### MATERIAL FOR THE TASK ###

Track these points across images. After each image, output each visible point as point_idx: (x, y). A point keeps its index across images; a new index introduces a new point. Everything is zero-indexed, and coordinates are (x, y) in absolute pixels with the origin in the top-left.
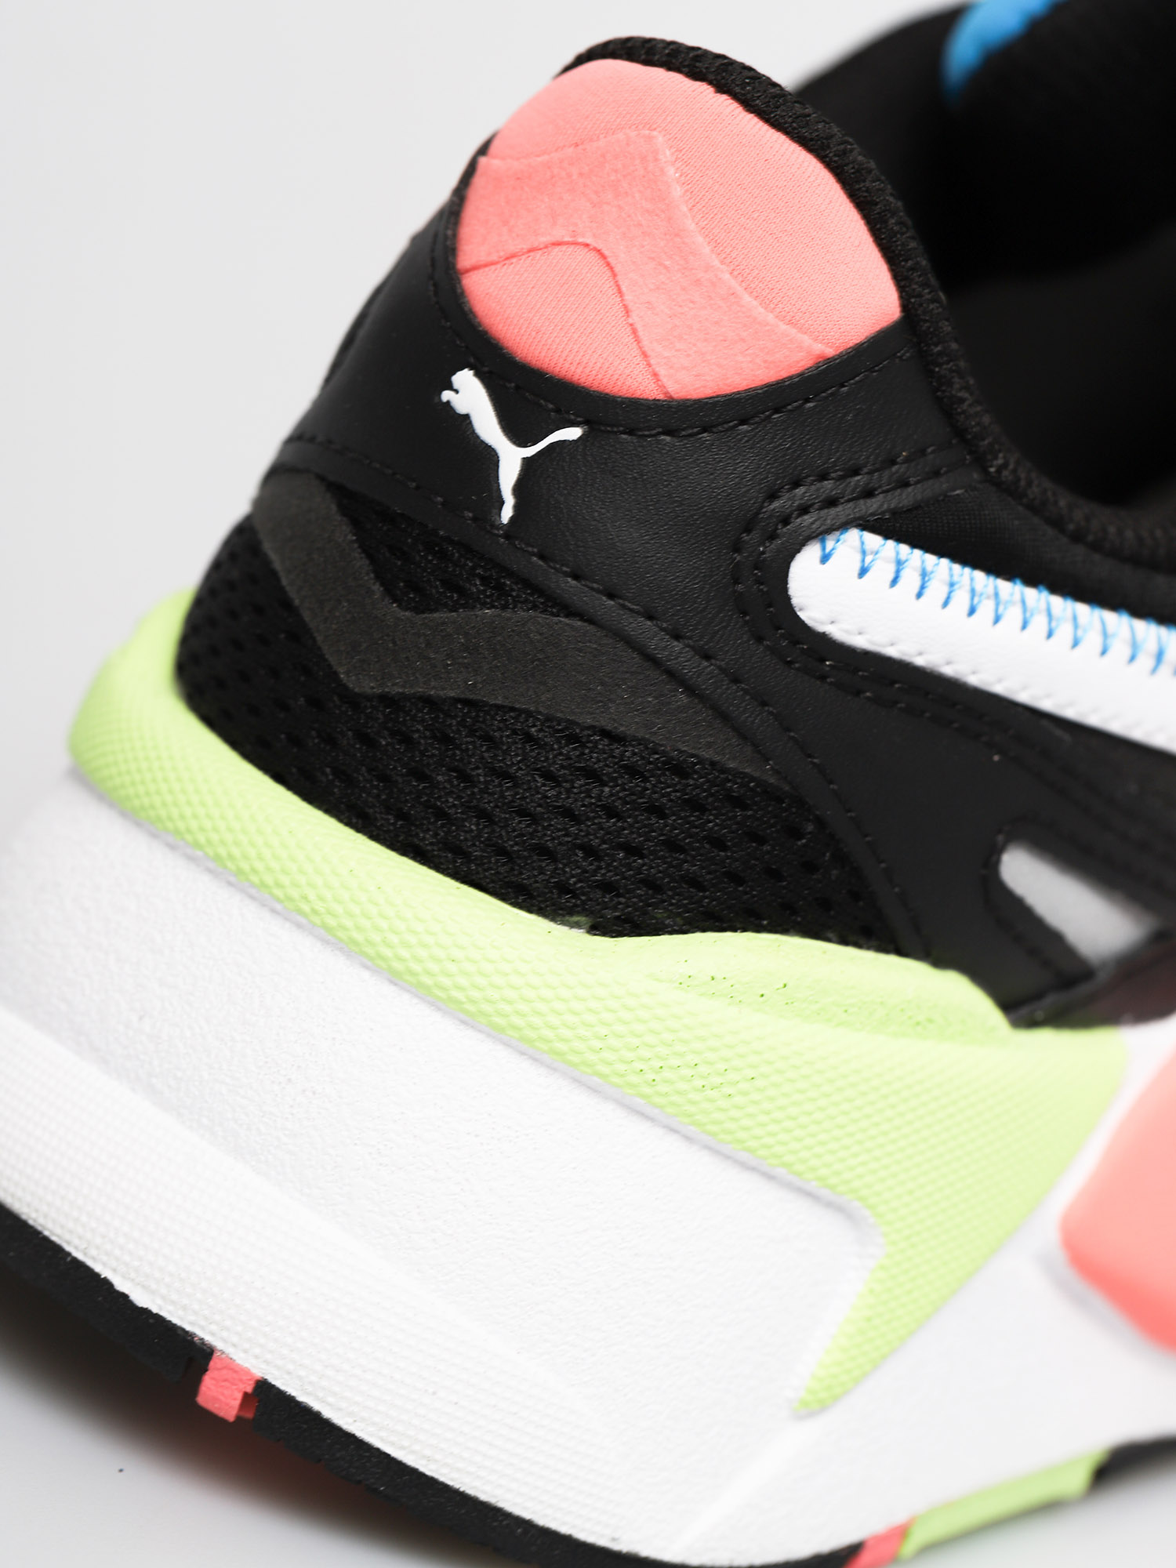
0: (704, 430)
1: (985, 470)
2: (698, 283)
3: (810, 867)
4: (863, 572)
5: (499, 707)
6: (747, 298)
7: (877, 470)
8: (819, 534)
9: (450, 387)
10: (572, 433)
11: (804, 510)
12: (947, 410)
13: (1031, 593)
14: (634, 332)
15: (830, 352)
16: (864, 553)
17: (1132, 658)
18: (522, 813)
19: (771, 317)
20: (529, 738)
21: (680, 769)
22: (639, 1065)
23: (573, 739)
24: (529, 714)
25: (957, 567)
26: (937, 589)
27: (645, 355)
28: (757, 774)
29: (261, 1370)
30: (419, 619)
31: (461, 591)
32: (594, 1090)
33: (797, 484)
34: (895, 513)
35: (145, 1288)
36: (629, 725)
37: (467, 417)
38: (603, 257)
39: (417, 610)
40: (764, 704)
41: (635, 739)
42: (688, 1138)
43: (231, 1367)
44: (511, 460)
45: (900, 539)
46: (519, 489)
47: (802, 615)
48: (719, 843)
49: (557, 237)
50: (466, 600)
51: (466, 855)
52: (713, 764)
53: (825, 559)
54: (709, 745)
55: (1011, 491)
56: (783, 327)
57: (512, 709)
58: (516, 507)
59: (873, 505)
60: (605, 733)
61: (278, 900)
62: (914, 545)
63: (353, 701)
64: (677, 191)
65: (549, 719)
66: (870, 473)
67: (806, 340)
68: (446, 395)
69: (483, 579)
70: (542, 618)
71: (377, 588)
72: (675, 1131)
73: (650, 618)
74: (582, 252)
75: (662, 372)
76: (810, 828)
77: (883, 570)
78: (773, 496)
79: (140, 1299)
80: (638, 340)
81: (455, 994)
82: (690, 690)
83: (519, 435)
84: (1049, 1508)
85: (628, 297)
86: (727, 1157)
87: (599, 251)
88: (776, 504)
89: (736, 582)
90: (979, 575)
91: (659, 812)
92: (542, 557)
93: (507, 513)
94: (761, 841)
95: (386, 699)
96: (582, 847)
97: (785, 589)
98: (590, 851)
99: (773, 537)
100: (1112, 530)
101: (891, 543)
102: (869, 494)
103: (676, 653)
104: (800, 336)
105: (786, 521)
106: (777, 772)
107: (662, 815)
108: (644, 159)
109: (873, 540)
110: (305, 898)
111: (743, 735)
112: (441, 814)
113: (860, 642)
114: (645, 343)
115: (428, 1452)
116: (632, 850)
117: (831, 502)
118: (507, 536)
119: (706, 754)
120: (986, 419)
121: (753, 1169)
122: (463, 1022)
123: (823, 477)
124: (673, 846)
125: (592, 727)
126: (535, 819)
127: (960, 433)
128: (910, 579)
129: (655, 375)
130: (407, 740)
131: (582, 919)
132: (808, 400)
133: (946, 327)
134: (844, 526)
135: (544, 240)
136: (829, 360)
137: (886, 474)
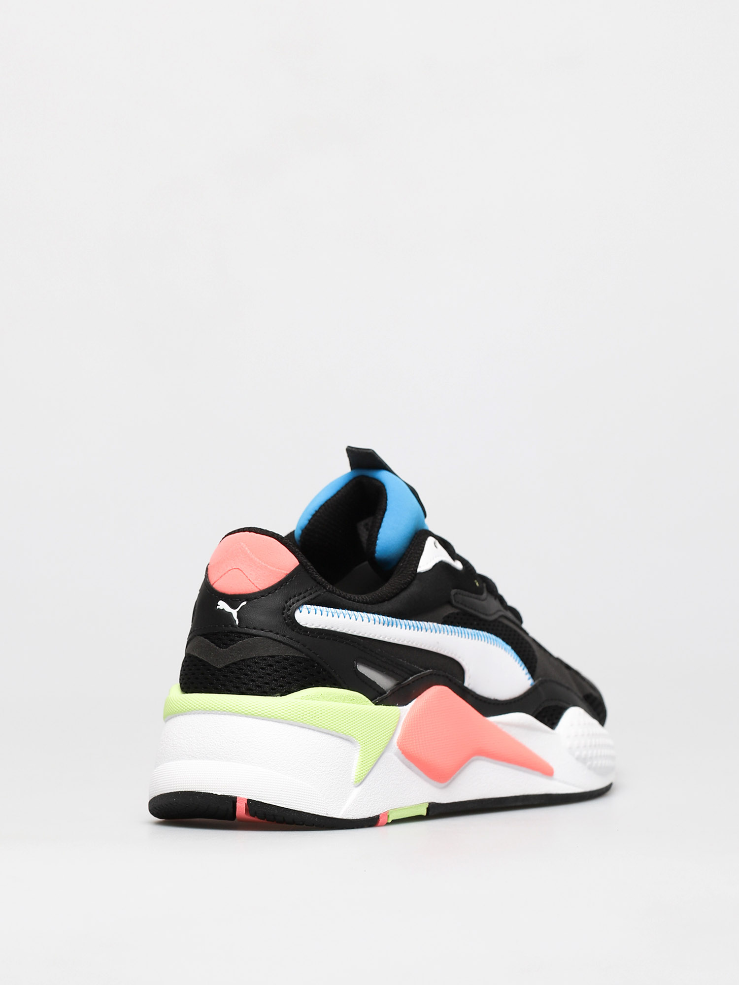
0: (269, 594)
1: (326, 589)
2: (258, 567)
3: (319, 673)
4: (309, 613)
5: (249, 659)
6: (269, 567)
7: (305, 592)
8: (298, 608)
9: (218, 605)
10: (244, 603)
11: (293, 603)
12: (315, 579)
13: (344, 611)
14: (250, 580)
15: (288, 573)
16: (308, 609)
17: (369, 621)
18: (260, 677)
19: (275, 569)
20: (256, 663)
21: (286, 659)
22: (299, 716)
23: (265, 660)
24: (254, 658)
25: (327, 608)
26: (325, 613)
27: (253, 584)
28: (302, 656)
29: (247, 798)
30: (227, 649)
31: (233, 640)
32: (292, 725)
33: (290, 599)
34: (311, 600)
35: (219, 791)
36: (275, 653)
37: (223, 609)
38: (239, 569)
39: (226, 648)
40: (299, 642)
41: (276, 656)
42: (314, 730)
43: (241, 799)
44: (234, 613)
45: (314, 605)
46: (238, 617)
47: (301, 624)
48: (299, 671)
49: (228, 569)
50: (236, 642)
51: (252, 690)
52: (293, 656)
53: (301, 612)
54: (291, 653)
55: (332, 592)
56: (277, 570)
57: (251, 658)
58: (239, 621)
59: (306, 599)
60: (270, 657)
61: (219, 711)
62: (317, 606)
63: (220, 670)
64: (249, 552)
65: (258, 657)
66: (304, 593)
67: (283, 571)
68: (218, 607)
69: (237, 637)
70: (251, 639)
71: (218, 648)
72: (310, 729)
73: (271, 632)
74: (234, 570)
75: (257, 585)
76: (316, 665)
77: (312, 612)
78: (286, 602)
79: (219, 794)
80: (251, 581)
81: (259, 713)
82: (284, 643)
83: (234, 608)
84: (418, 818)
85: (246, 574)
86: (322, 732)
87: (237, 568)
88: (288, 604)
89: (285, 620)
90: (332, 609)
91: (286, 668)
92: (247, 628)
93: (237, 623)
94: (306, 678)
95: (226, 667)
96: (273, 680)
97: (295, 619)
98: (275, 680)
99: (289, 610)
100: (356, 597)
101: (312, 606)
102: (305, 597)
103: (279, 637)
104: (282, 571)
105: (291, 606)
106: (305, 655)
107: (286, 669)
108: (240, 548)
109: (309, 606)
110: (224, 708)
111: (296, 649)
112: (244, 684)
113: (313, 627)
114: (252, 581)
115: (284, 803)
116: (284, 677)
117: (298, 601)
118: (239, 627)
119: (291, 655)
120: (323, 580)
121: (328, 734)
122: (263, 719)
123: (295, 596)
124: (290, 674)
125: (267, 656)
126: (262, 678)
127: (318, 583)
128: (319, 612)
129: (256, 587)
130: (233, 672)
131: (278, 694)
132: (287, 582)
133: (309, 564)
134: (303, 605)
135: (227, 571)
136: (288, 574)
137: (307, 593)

###

WORK INSTRUCTION: Repeat the records above exactly, from the first line through the line that contains "68: (446, 395)", and leave out the pictures.

SOLUTION TO THIS TASK:
Track these points across images. After each image, output each visible point as point_idx: (x, y). A point keeps its index across images; a new index introduces a new point. Everything is zero-indexed, and coordinates are (x, y) in absolute pixels with the origin in the top-left.
0: (704, 430)
1: (985, 470)
2: (698, 283)
3: (810, 867)
4: (863, 572)
5: (499, 707)
6: (747, 298)
7: (877, 470)
8: (819, 534)
9: (450, 387)
10: (572, 433)
11: (804, 510)
12: (947, 410)
13: (1031, 593)
14: (634, 332)
15: (830, 352)
16: (864, 553)
17: (1132, 658)
18: (522, 813)
19: (771, 317)
20: (529, 738)
21: (680, 769)
22: (639, 1065)
23: (573, 739)
24: (529, 714)
25: (957, 567)
26: (937, 589)
27: (645, 355)
28: (757, 774)
29: (261, 1370)
30: (419, 619)
31: (461, 591)
32: (594, 1090)
33: (797, 484)
34: (895, 513)
35: (145, 1288)
36: (629, 725)
37: (467, 417)
38: (603, 257)
39: (417, 610)
40: (764, 704)
41: (635, 739)
42: (688, 1138)
43: (231, 1367)
44: (511, 460)
45: (900, 539)
46: (519, 489)
47: (802, 615)
48: (719, 843)
49: (557, 237)
50: (466, 600)
51: (466, 855)
52: (713, 764)
53: (825, 559)
54: (709, 745)
55: (1011, 491)
56: (783, 327)
57: (512, 709)
58: (516, 507)
59: (873, 505)
60: (605, 733)
61: (278, 900)
62: (914, 545)
63: (353, 701)
64: (677, 191)
65: (549, 719)
66: (870, 473)
67: (806, 340)
68: (446, 395)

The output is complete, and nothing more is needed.